Frases de Proverbio Portugues - Mais custa sustentar um vício

Frases de Proverbio Portugues - Mais custa sustentar um vício...


Frases de Proverbio Portugues


Mais custa sustentar um vício que educar um filho.

Proverbio Portugues

Este provérbio português confronta-nos com um paradoxo social: investimos mais recursos em hábitos destrutivos do que na construção do futuro através da educação. Revela uma sabedoria ancestral sobre prioridades humanas.

Significado e Contexto

Este provérbio apresenta uma comparação quantitativa e qualitativa entre dois investimentos humanos fundamentais. Literalmente, sugere que os recursos financeiros, tempo e energia despendidos na manutenção de vícios (como álcool, tabaco, jogo ou outros comportamentos compulsivos) superam os custos envolvidos na educação integral de uma criança. Metaforicamente, expande-se para uma crítica social mais ampla: as sociedades e indivíduos frequentemente priorizam gratificações imediatas e destrutivas em detrimento de investimentos a longo prazo no futuro, representado pela educação das novas gerações. A educação aqui não se limita à instrução formal, mas abrange a criação moral, emocional e social que prepara um indivíduo para a vida.

Origem Histórica

Como provérbio popular português, não tem um autor individual identificado nem uma data de origem precisa.
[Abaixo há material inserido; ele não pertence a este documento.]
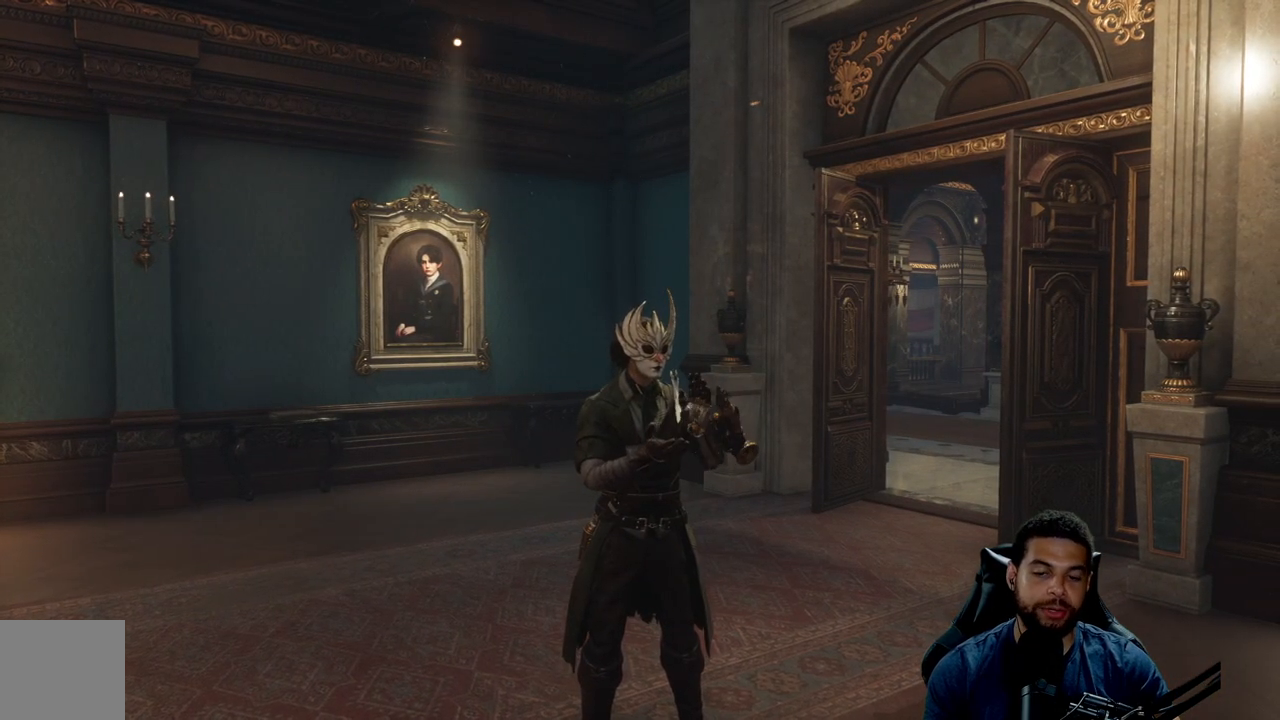
{"buttons": [], "left_stick": "center", "right_stick": "center", "events": []}
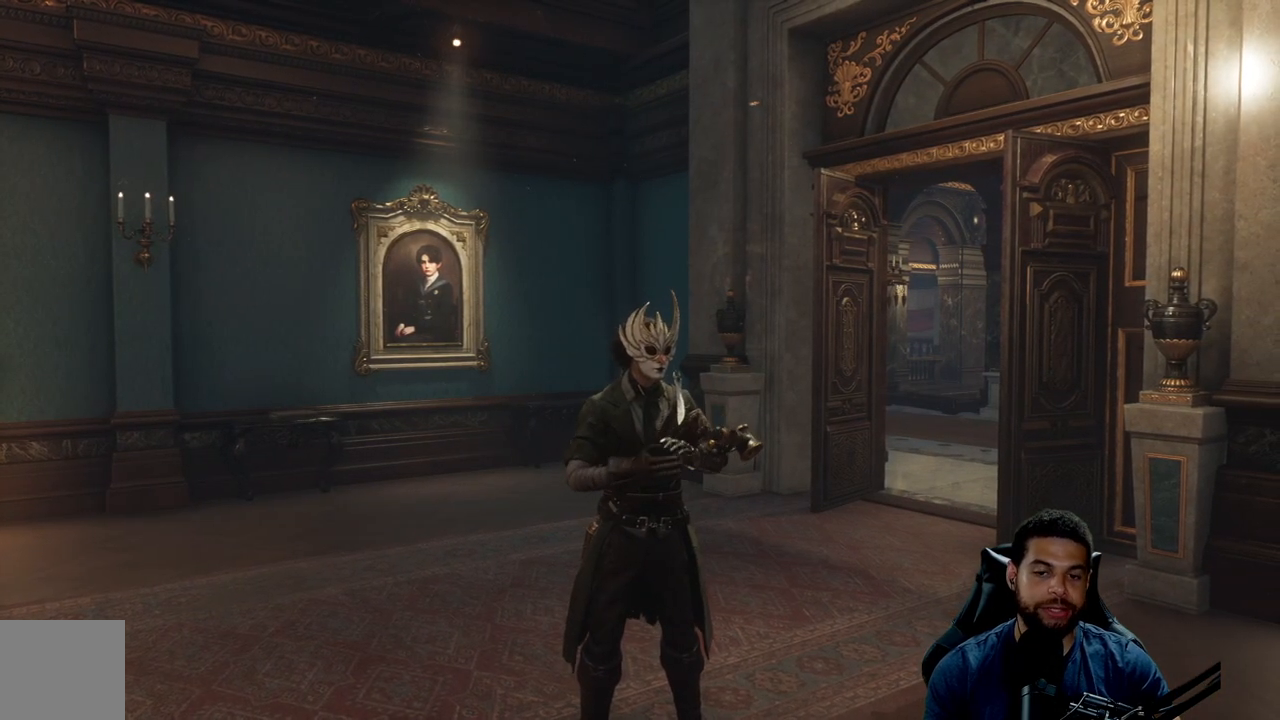
{"buttons": [], "left_stick": "center", "right_stick": "left", "events": [[33, "right_stick", "up"], [100, "right_stick", "up-left"], [200, "left_stick", "left"], [233, "right_stick", "center"], [333, "right_stick", "left"], [383, "left_stick", "center"]]}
Emerge da tradição oral ibérica, provavelmente entre os séculos XVIII e XIX, período de consolidação de muitos ditados populares que refletiam preocupações com a moral familiar, a economia doméstica e os valores rurais. Integra-se no corpus da sabedoria popular portuguesa que frequentemente contrastava comportamentos irresponsáveis com deveres sociais fundamentais, especialmente no contexto agrícola e familiar onde os recursos eram escassos.

Relevância Atual

A frase mantém uma relevância impressionante no século XXI, ampliando-se para além dos vícios tradicionais. Hoje, aplica-se a vícios digitais (redes sociais, jogos online), consumismo desenfreado, ou até prioridades distorcidas onde se gastam recursos exorbitantes em entretenimento efêmero enquanto se subfinancia a educação. Num contexto de crises educacionais e debates sobre orçamentos familiares, o provérbio serve como lembrete crítico sobre alocação de recursos pessoais e sociais. Ganha nova dimensão com discussões sobre saúde pública (custos de tratamentos de dependências) versus investimento em escolas e apoio familiar.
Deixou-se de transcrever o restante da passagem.